**WORK REQUIRED:** Print the data that follows without changing a single word.

**SOURCE DATA:**
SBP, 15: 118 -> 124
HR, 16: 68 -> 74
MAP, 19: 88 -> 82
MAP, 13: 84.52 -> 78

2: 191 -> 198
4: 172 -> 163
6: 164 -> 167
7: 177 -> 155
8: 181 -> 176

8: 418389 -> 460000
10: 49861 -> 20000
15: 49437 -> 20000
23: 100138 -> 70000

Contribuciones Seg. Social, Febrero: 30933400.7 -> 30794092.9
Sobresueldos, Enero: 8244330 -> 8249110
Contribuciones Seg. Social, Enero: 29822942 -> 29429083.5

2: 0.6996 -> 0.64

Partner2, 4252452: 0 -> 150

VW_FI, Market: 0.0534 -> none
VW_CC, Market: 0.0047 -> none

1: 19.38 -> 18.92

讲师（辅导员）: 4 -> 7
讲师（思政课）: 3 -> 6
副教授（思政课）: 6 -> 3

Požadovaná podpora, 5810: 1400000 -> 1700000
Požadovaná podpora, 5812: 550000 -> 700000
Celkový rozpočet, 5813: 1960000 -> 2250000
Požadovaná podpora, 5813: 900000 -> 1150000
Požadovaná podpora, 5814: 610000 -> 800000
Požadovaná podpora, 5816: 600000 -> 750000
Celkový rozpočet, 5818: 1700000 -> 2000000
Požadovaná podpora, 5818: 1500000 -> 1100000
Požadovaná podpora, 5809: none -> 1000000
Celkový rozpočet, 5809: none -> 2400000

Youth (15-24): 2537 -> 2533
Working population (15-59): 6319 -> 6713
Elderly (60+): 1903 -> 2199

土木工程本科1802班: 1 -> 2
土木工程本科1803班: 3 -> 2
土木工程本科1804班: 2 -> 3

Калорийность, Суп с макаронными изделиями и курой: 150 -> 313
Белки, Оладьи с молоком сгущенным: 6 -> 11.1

**TASK ANSWER:**
SBP, 15: 118 -> 124
HR, 16: 68 -> 74
MAP, 19: 88 -> 82
MAP, 13: 84.52 -> 78

2: 191 -> 198
4: 172 -> 163
6: 164 -> 167
7: 177 -> 155
8: 181 -> 176

8: 418389 -> 460000
10: 49861 -> 20000
15: 49437 -> 20000
23: 100138 -> 70000

Contribuciones Seg. Social, Febrero: 30933400.7 -> 30794092.9
Sobresueldos, Enero: 8244330 -> 8249110
Contribuciones Seg. Social, Enero: 29822942 -> 29429083.5

2: 0.6996 -> 0.64

Partner2, 4252452: 0 -> 150

VW_FI, Market: 0.0534 -> none
VW_CC, Market: 0.0047 -> none

1: 19.38 -> 18.92

讲师（辅导员）: 4 -> 7
讲师（思政课）: 3 -> 6
副教授（思政课）: 6 -> 3

Požadovaná podpora, 5810: 1400000 -> 1700000
Požadovaná podpora, 5812: 550000 -> 700000
Celkový rozpočet, 5813: 1960000 -> 2250000
Požadovaná podpora, 5813: 900000 -> 1150000
Požadovaná podpora, 5814: 610000 -> 800000
Požadovaná podpora, 5816: 600000 -> 750000
Celkový rozpočet, 5818: 1700000 -> 2000000
Požadovaná podpora, 5818: 1500000 -> 1100000
Požadovaná podpora, 5809: none -> 1000000
Celkový rozpočet, 5809: none -> 2400000

Youth (15-24): 2537 -> 2533
Working population (15-59): 6319 -> 6713
Elderly (60+): 1903 -> 2199

土木工程本科1802班: 1 -> 2
土木工程本科1803班: 3 -> 2
土木工程本科1804班: 2 -> 3

Калорийность, Суп с макаронными изделиями и курой: 150 -> 313
Белки, Оладьи с молоком сгущенным: 6 -> 11.1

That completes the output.